A case brought by animal activists that argues an elephant is being “imprisoned” by a New York zoo is advancing to New York’s highest court.
The elephant, named Happy, is a “cognitively complex nonhuman animal” that should be freed from the Bronx Zoo and transferred to a sanctuary, according to The Nonhuman Rights Project.
More than two dozen New York judges have previously ruled against Happy and similar cases, the Bronx Zoo said in December after the case was dismissed by a lower court. But The Nonhuman Rights Project is now celebrating the New York Court of Appeals’ decision to hear the case.

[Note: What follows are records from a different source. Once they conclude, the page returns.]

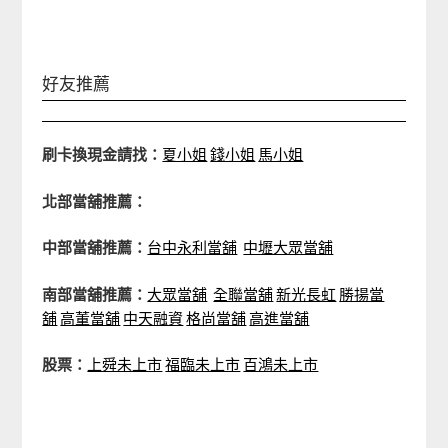
好友推薦
刷卡換現金請找：
夏小姐
錢小姐
馬小姐
北部當舖推薦：
中部當舖推薦：
台中永利當舖
中壢大眾當舖
南部當舖推薦：
大眾當舖
全聯當舖
新光長虹
勝揚當
舖
高董當舖
中天融資
格尚當舖
高進當舖
股票：
上舜未上市
福臨未上市
百鴻未上市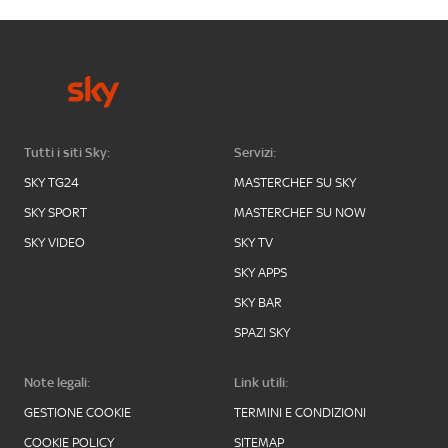
Tutti i siti Sky:
Servizi:
SKY TG24
MASTERCHEF SU SKY
SKY SPORT
MASTERCHEF SU NOW
SKY VIDEO
SKY TV
SKY APPS
SKY BAR
SPAZI SKY
Note legali:
Link utili:
GESTIONE COOKIE
TERMINI E CONDIZIONI
COOKIE POLICY
SITEMAP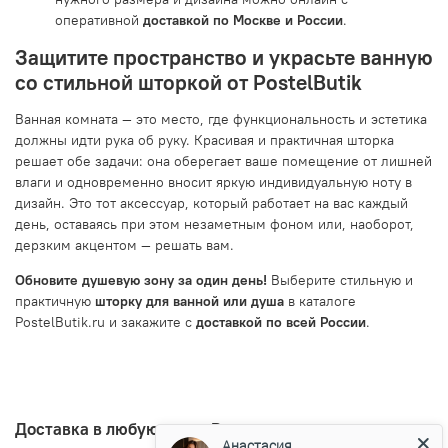
оперативной
доставкой по Москве и России
.
Защитите пространство и украсьте ванную
со стильной шторкой от PostelButik
Ванная комната — это место, где функциональность и эстетика
должны идти рука об руку. Красивая и практичная шторка
решает обе задачи: она оберегает ваше помещение от лишней
влаги и одновременно вносит яркую индивидуальную ноту в
дизайн. Это тот аксессуар, который работает на вас каждый
день, оставаясь при этом незаметным фоном или, наоборот,
дерзким акцентом — решать вам.
Обновите душевую зону за один день!
Выберите стильную и
практичную
шторку для ванной или душа
в каталоге
PostelButik.ru и закажите с
доставкой по всей России
.
Доставка в любую точку Росии
Анастасия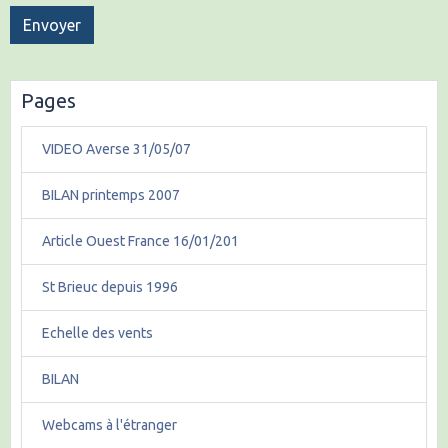
Envoyer
Pages
VIDEO Averse 31/05/07
BILAN printemps 2007
Article Ouest France 16/01/201
St Brieuc depuis 1996
Echelle des vents
BILAN
Webcams à l'étranger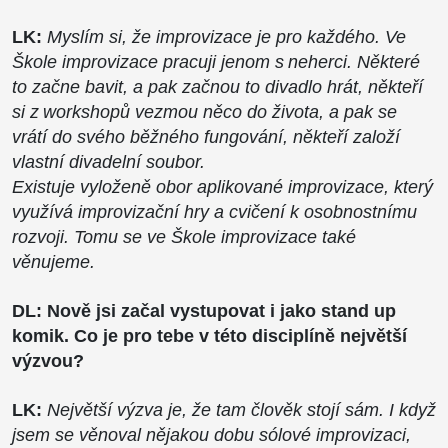
LK:
Myslím si, že improvizace je pro každého. Ve
Škole improvizace pracuji jenom s neherci. Některé
to začne bavit, a pak začnou to divadlo hrát, někteří
si z workshopů vezmou něco do života, a pak se
vrátí do svého běžného fungování, někteří založí
vlastní divadelní soubor.
Existuje vyloženě obor aplikované improvizace, který
využívá improvizační hry a cvičení k osobnostnímu
rozvoji. Tomu se ve Škole improvizace také
věnujeme.
DL: Nově jsi začal vystupovat i jako stand up
komik. Co je pro tebe v této disciplíně největší
výzvou?
LK:
Největší výzva je, že tam člověk stojí sám. I když
jsem se věnoval nějakou dobu sólové improvizaci,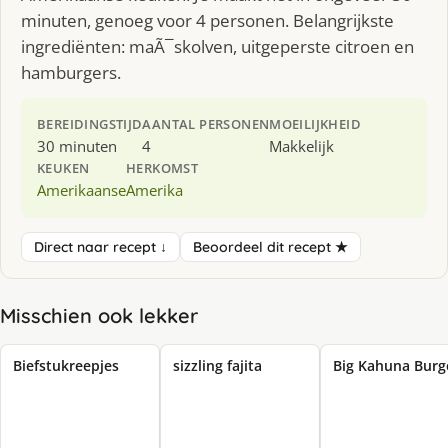
minuten, genoeg voor 4 personen. Belangrijkste
ingrediënten: maÃ¯skolven, uitgeperste citroen en
hamburgers.
BEREIDINGSTIJD
AANTAL PERSONEN
MOEILIJKHEID
30 minuten
4
Makkelijk
KEUKEN
HERKOMST
Amerikaanse
Amerika
Direct naar recept ↓
Beoordeel dit recept ★
Misschien ook lekker
Biefstukreepjes
sizzling fajita
Big Kahuna Burg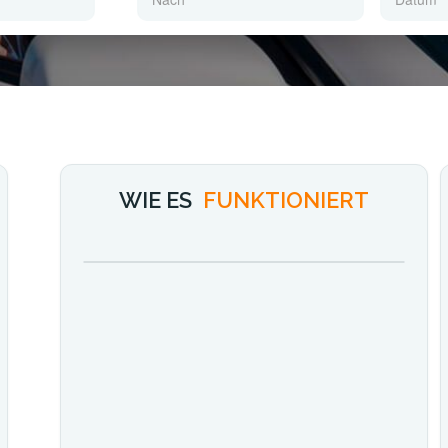
WIE ES
FUNKTIONIERT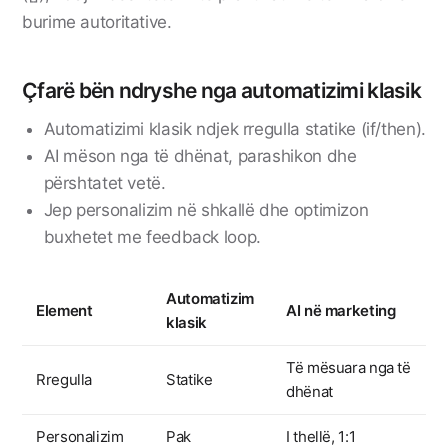
burime autoritative.
Çfarë bën ndryshe nga automatizimi klasik
Automatizimi klasik ndjek rregulla statike (if/then).
AI mëson nga të dhënat, parashikon dhe
përshtatet vetë.
Jep personalizim në shkallë dhe optimizon
buxhetet me feedback loop.
Automatizim
Element
AI në marketing
klasik
Të mësuara nga të
Rregulla
Statike
dhënat
Personalizim
Pak
I thellë, 1:1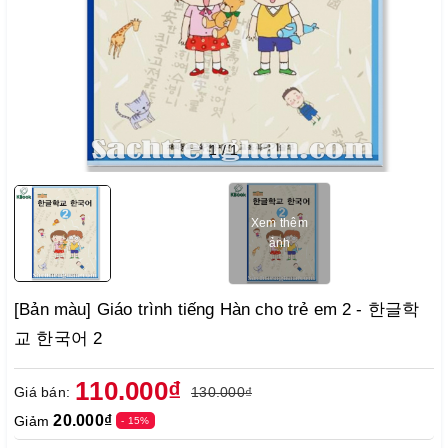
1
/
1
Xem thêm
ảnh
[Bản màu] Giáo trình tiếng Hàn cho trẻ em 2 - 한글학
교 한국어 2
110.000₫
Giá bán:
130.000₫
20.000₫
Giảm
- 15%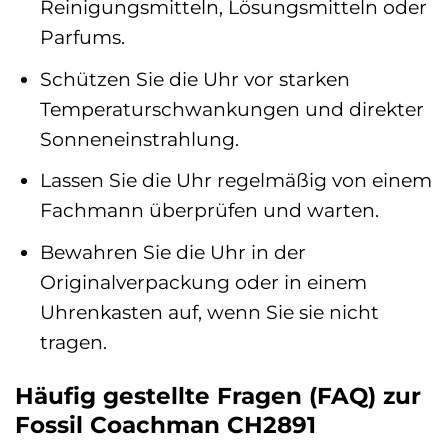
Reinigungsmitteln, Lösungsmitteln oder
Parfums.
Schützen Sie die Uhr vor starken
Temperaturschwankungen und direkter
Sonneneinstrahlung.
Lassen Sie die Uhr regelmäßig von einem
Fachmann überprüfen und warten.
Bewahren Sie die Uhr in der
Originalverpackung oder in einem
Uhrenkasten auf, wenn Sie sie nicht
tragen.
Häufig gestellte Fragen (FAQ) zur
Fossil Coachman CH2891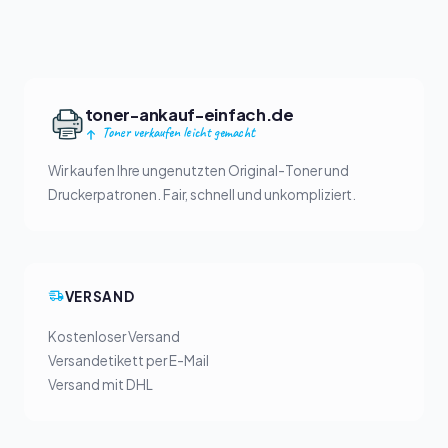
toner-ankauf-einfach.de
Toner verkaufen leicht gemacht
Wir kaufen Ihre ungenutzten Original-Toner und
Druckerpatronen. Fair, schnell und unkompliziert.
VERSAND
Kostenloser Versand
Versandetikett per E-Mail
Versand mit DHL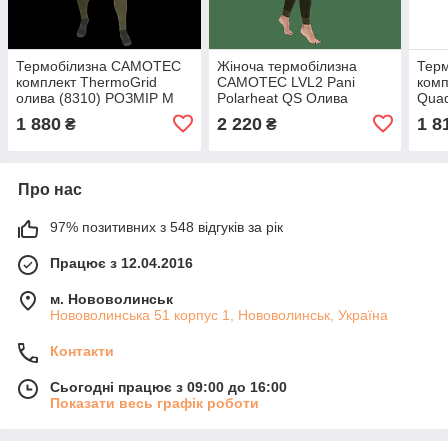
Термобілизна CAMOTEC
Жіноча термобілизна
Тер
комплект ThermoGrid
CAMOTEC LVL2 Pani
комп
олива (8310) РОЗМІР М
Polarheat QS Олива
Quad
Меланж (8320) РОЗМІР S
(741
1 880
2 220
1 8
₴
₴
Про нас
97% позитивних з 548 відгуків за рік
Працює з 12.04.2016
м. Нововолинськ
Нововолинська 51 корпус 1, Нововолинськ, Україна
Контакти
Сьогодні працює з 09:00 до 16:00
Показати весь графік роботи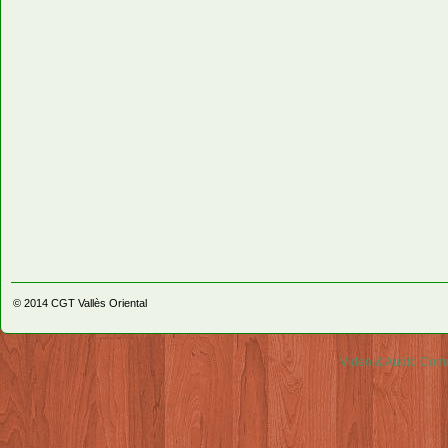
© 2014
CGT Vallès Oriental
Video & Audio Comm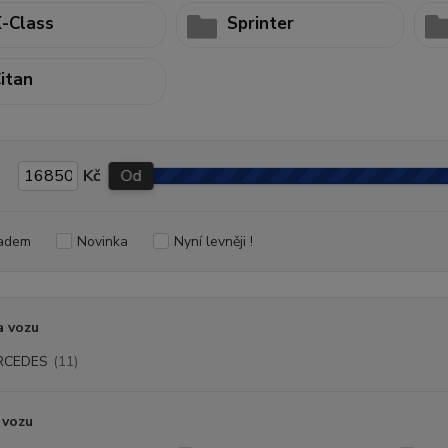
-Class
Sprinter
itan
Kč
Od
adem
Novinka
Nyní levněji !
a vozu
RCEDES
(11)
 vozu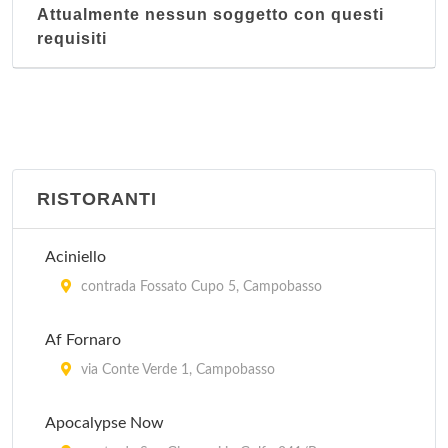
Attualmente nessun soggetto con questi
requisiti
RISTORANTI
Aciniello
contrada Fossato Cupo 5, Campobasso
Af Fornaro
via Conte Verde 1, Campobasso
Apocalypse Now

“This marks the first time in history that the highest court of any English-speaking jurisdiction will hear a habeas corpus case brought on behalf of someone other than a human being,” the Nonhuman Rights Project said in a statement. The group called it a “landmark elephant rights case.”
Oct. 2018:An elephant named Happy is ‘unlawfully imprisoned’ in a NYC zoo, activist group says
Habeas corpus means “you shall have the body” and often relates to the justification of a citizen’s detention.
Judge Eugene M. Fahey, associate judge of New York’s Court of Appeals, has previously written on the issue.
“Can a non-human animal be entitled to release from confinement through the writ of habeas corpus?” Fahey wondered in a 2018 opinion noted by legal observers. “The question will have to be addressed eventually.”
Happy has lived mostly alone at the Bronx Zoo for years after her companion, an elephant named Grumpy, was fatally injured in an incident with other elephants in 2002, the The Nonhuman Rights Project says.
The group says Happy is the first elephant to pass a mirror self-recognition test, a sign of self-awareness.
The Bronx Zoo has criticized the legal effort, saying it is a publicity and fundraising stunt.
“In essence, the lawsuit was never about what was best for Happy … The NhRP has argued nonsensically that Happy should be deemed a person and ‘freed’ to an elephant sanctuary while also stating in court proceedings it was not challenging Happy’s welfare at the zoo,” the zoo said in a December statement.
The statement accuses the group of peddling misinformation to advance the case: “Happy is not kept in isolation; Happy is not languishing; Happy is not kept indoors for half the year.”
The legal arguments presented by the group are “ludicrous,” said Bronx Zoo Director Jim Breheny in 2018.